King shared his confidence and hopefulness that the United States of America was morally wealthy and brimming with enough sheer courage and determination to make good on that check. He would end his speech with recitations that painted a better country; one that recognized this owed debt and was willing to pay it.
I see light at the end of this tunnel. Fittingly, on the first day of Black History Month the Black Lives Matter movement was nominated for the Nobel Peace Prize. Of course, we cannot overlook the fact that King was awarded this prestigious honor in 1964 for opposing racial discrimination. That was nearly 60 years ago, and here we sit, having not eradicated racial injustice and therefore in need of those to fight it. As King often wondered, "How long, oh Lord?"
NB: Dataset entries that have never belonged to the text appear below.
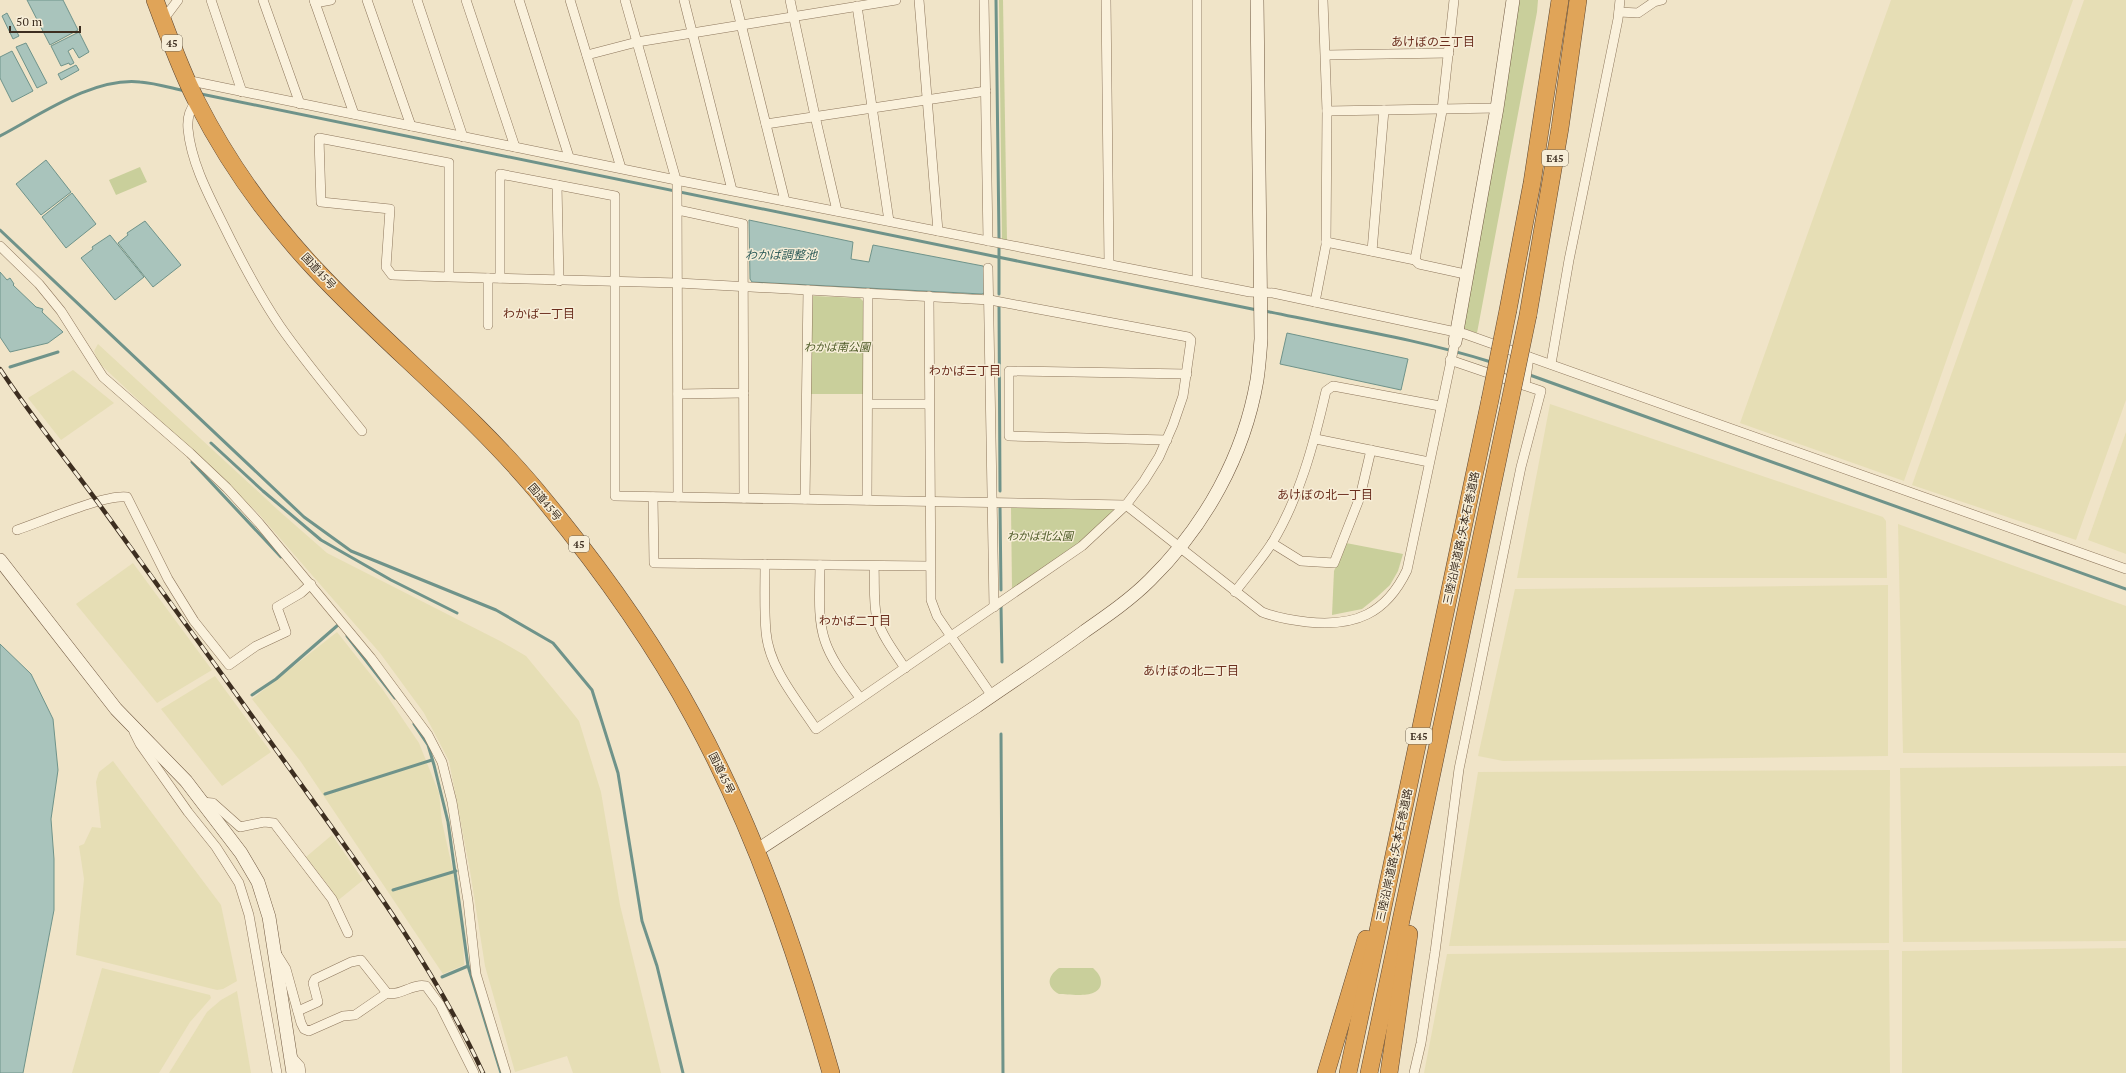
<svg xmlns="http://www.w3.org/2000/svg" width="2126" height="1073" viewBox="0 0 2126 1073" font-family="'PT Serif','Noto Sans JP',serif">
<rect width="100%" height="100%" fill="#f0e4c8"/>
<g fill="#e6deb5">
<path d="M1891 0H2073L1904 481 1740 423Z"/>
<path d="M2084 0H2126V400L2076 540 1912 485Z"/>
<path d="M98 344 278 510 327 553 502 642 526 656 568 707 579 721 601 792 620 905 661 1073H573L567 1056 515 1072 485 966 470 871 449 761 424 713 380 653 257 512 99 363 94 351Z"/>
<path d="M73 370 114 403 61 440 28 398Z"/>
<path d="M1550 404 1883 517 1886 521 1887 578H1517Z"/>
<path d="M2126 432V554L2088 540Z"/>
<path d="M1898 524 2126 606V753H1903Z"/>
<path d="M133 563 212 670 157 703 76 604Z"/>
<path d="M1888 585V756L1503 761 1478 756 1515 589Z"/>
<path d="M337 632 383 690 419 743 439 793 442 822 458 893 463 936 464 965 443 974 301 762 252 699Z"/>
<path d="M215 676 271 752 222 786 161 709Z"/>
<path d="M113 761 221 905 237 981 223 989 217 990 76 955 84 879 79 846 84 844 92 827 101 828 96 782 99 772Z"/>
<path d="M2126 766V941L1903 942 1900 768Z"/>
<path d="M1890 770 1889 943 1449 946 1478 772Z"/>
<path d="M332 835 363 880 336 902 328 885 306 857Z"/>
<path d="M2126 948V1073H1902V951Z"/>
<path d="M1889 950 1890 1073H1424L1447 954Z"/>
<path d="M102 968 210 995 211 998 190 1022 159 1073H72Z"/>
<path d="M237 991 251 1073H169L207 1012 221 1000Z"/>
</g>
<g fill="#c9cf9b">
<path d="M999 0H1003L1007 241 1002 240Z"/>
<path d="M1518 0H1538L1537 12 1477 333 1465 329 1463 325Z"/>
<path d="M140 167 147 182 116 195 109 180Z"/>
<path d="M813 296 860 298 863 301V394H811V298Z"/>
<path d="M1011 507 1112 508 1114 512 1076 546 1012 590Z"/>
<path d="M1346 543 1403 554 1398 571 1390 585 1377 597 1362 609 1332 615 1334 571Z"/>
<path d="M1059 968H1093C1097 972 1101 976 1101 982 1101 1000 1070 994 1059 994 1046 987 1047 976 1059 968Z"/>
</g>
<g fill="#a9c4bc" stroke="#6f938a">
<path d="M27 0H63L78 30 50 45Z"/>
<path d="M7 13 19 36 13 39 2 16Z"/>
<path d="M79 32 89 52 79 58 73 48 68 51 74 63 70 65 69 63 61 66 51 46Z"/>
<path d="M26 43 47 83 37 88 16 47Z"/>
<path d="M12 51 33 91 12 102 0 78V57Z"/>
<path d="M76 65 79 70 61 80 58 74Z"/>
<path d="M46 160 71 192 41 215 16 184Z"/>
<path d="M72 193 96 224 66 248 42 217Z"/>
<path d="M749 220 853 242 851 259 869 262 873 245 983 266 985 269 986 292 982 294 752 282 750 279Z"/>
<path d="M145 221 181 265 153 287 118 243 128 235 127 233Z"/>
<path d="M110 235 144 277 115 300 81 258 93 249 92 247Z"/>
<path d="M0 272 7 280 10 278 14 284 13 285 36 307 43 309 42 312 63 332 48 343 10 352 0 337Z"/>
<path d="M1287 333 1408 359 1401 390 1280 364Z"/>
<path d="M0 644 31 674 53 719 58 770 51 819 54 859V910L23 1073H0Z"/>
</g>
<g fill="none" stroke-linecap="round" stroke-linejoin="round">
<g stroke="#6f938a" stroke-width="3">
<path d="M996 0 999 238"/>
<path d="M201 94 1257 310"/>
<path d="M0 136C40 115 93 77 140 82 155 83 171 88 185 91"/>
<path d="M0 230 304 517 351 551 496 610 553 643 592 690 618 773 642 921 657 966 683 1073"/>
<path d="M999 248V294"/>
<path d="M999 305 1000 491"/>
<path d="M1265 311C1340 327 1418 339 1491 362"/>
<path d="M10 367 58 352"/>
<path d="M1527 374 2126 589"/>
<path d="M211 443 263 491 321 540 391 580 457 613"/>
<path d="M192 462 281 557"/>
<path d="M1000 506 1001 590"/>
<path d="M1001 605 1002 662"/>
<path d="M347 636 395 698"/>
<path d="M252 695 276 679 338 625"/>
<path d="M414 724 428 745 434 765 448 822 468 966 501 1073"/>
<path d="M1001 734 1003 1073"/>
<path d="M325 794 432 760"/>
<path d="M393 890 456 871"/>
<path d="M442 977 468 966"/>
</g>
<g stroke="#8d765c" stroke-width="10">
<g id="street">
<path d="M211 0 242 92"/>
<path d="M263 0 300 104"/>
<path d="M314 0 354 114"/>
<path d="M367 0 411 126"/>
<path d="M417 0 463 137"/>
<path d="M466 0 515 147"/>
<path d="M519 0 569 157"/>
<path d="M570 0 621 168"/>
<path d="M625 0 677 183 678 497"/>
<path d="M684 0 732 190"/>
<path d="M735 0 785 201"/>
<path d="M790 0 815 116 837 211"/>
<path d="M919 0 938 231"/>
<path d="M984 0 988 241"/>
<path d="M1106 0 1109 264"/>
<path d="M1197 0V281"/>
<path d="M315 3 331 0"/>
<path d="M857 6 889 221"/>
<path d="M1619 12 1638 13 1654 2 1662 0"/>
<path d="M163 20 178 0"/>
<path d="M587 55 637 42 896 0"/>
<path d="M1326 55 1449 53"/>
<path d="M186 80 676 180 1250 292 1273 293 1465 334 2126 569"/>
<path d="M196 102C190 109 187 119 188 129 191 161 207 192 221 220 239 257 257 292 280 326 305 362 334 396 362 431"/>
<path d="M1327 111 1497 108"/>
<path d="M766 124 986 91"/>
<path d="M557 185 559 281"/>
<path d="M678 210 743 224 744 498"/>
<path d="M1326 242 1415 260 1442 111 1454 0"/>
<path d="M0 246 39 284 61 311 103 377 190 453 227 488 259 523 371 658 428 735 442 762 452 802 468 901 476 974 506 1073"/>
<path d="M1372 251 1384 110"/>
<path d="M1415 260 1419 264 1465 274"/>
<path d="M988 268 994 607"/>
<path d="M449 277 392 275 386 267 390 209 321 202 319 138 449 163V277L678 283 990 300 1188 337 1191 340 1183 396 1173 425 1159 457 1144 481 1126 505 1082 546 816 729C797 700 769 668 766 632 764 610 765 587 765 564"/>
<path d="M500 278V174L615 196V496L1126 505 1262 612C1277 618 1290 620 1307 622 1355 627 1386 614 1407 570L1455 342"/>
<path d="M929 296 931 600 937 616 992 696"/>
<path d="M1315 302 1326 245 1327 111 1323 0"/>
<path d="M488 325V278"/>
<path d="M1551 364 1569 260 1618 19 1620 0"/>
<path d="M1525 385 1529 357"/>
<path d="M678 394 744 393"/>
<path d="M869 404H929"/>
<path d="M1316 439 1429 462"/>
<path d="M1167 440 1009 436V371L1187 374"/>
<path d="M653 497 654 563 929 566"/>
<path d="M805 499 808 290"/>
<path d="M867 500 868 293"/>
<path d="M17 530C41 522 105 494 127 497L168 579 194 621 229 665 256 646 286 632 277 607 301 593 311 584"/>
<path d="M1272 543 1301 561 1334 563 1360 497 1371 450"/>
<path d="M820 565C820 589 817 618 825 641 832 662 848 681 860 698"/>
<path d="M874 566C875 583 873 602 877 619 882 636 895 653 905 668"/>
<path d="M1235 592C1247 576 1261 560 1272 543 1300 497 1314 443 1326 391L1333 386 1440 406"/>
<path d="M134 732 140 744 188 812 216 847 239 883 249 915 277 1073"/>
<path d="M201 802 213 803 240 827 264 822 274 823 332 899 348 933"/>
<path d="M276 953 286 969 301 1023 304 1029 309 1031 343 1016 355 1015 387 993"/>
<path d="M298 1011 318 1002 313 983 315 979 351 962 361 960 387 993C400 997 412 983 426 986L440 1005 474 1073"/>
<path d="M291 1056 300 1066 301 1073"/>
<path d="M1414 1073 1421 1043 1435 952 1459 769 1521 467 1541 391 1450 360"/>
</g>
</g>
<g stroke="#6f573f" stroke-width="14">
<g id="secondary">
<path d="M1455 342 1497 108 1513 0"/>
<path d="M0 560 116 709 186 781 241 853 258 882 269 917 293 1073"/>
<path d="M756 851C830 803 903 754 977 706 1013 681 1050 657 1085 631 1108 615 1131 599 1150 580 1205 526 1244 456 1257 380 1259 367 1260 353 1261 339L1257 0"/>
</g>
</g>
<g stroke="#5b4430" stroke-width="18">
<g id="highway">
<path d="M155 0C168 34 180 69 197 102 228 163 269 220 316 270 387 346 469 410 536 490 595 561 650 636 694 718 755 830 796 951 831 1073"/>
<path d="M1508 310 1532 183 1560 0"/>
<path d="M1528 315 1560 128 1578 0"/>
<path d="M1326 1073 1366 939"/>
<path d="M1348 1073 1490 400"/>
<path d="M1369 1073 1509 406"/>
<path d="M1389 1073 1409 934"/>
</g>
</g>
<use href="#street" stroke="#faf1dc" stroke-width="9"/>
<use href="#secondary" stroke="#faf1dc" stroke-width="13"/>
<use href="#highway" stroke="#e0a458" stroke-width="17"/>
<g stroke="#3d2e20" stroke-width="4.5">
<path id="rail" d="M0 369C31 416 66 459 99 504 167 597 233 690 300 783 367 876 435 969 483 1073"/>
</g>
<use href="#rail" stroke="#f7eed8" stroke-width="3" stroke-dasharray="9" stroke-linecap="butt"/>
<g stroke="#5b4430" stroke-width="18" stroke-linecap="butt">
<g id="highway-bridge">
<path d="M1490 400 1508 310"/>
<path d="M1509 406 1528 315"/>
</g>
</g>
<use href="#highway-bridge" stroke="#e0a458" stroke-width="17"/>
</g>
<g text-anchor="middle" stroke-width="3" stroke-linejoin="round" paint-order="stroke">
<g fill="#f7eed8" stroke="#756857" stroke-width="1">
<rect x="162" y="35" width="20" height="16" rx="3"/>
<rect x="1542" y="150" width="26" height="16" rx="3"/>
<rect x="569" y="536" width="20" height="16" rx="3"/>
<rect x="1406" y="728" width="26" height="16" rx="3"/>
</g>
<g font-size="10" font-weight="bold" fill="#3d2e20">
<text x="172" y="47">45</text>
<text x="1555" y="162">E45</text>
<text x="579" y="548">45</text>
<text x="1419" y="740">E45</text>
</g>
<g font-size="11" fill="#3d2e20" stroke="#f7eed8">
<text transform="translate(319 271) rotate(47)" y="4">国道45号</text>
<text transform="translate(545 502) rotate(50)" y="4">国道45号</text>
<text transform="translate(1461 538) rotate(-78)" y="4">三陸沿岸道路;矢本石巻道路</text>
<text transform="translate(722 773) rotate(64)" y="4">国道45号</text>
<text transform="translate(1394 855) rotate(-78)" y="4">三陸沿岸道路;矢本石巻道路</text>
</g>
<g font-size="11" font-style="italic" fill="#4d5a26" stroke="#f7eed8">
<text x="837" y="351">わかば南公園</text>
<text x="1040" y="540">わかば北公園</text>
</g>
<g font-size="12" fill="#6b2e1e" stroke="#f7eed8">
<text x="1433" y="46">あけぼの三丁目</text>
<text x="539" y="318">わかば一丁目</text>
<text x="965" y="375">わかば三丁目</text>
<text x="1325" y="499">あけぼの北一丁目</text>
<text x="855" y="625">わかば二丁目</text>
<text x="1191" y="675">あけぼの北二丁目</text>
</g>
<g font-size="12" font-style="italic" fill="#2f5d5a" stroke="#f7eed8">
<text x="781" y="259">わかば調整池</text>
</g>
</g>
<path d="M10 26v6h70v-6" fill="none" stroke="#3d2e20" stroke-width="2"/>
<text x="16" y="26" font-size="12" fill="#3d2e20" stroke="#f7eed8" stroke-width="3" paint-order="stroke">50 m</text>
</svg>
King's response to his own query, spoken more than half a century ago, still rings true, searing and indispensable as ever: "This is no time to engage in the luxury of cooling off or to take the tranquilizing drug of gradualism. ... Now is the time to lift our nation from the quicksands of racial injustice to the solid rock of brotherhood. Now is the time to make justice a reality for all of God's children. It would be fatal for the nation to overlook the urgency of the moment."
I encourage each of us to honor Black History Month 2021 by doing instead of talking, learning instead of guessing, and loving instead of hating. In doing so, we pay the debt and live the dream.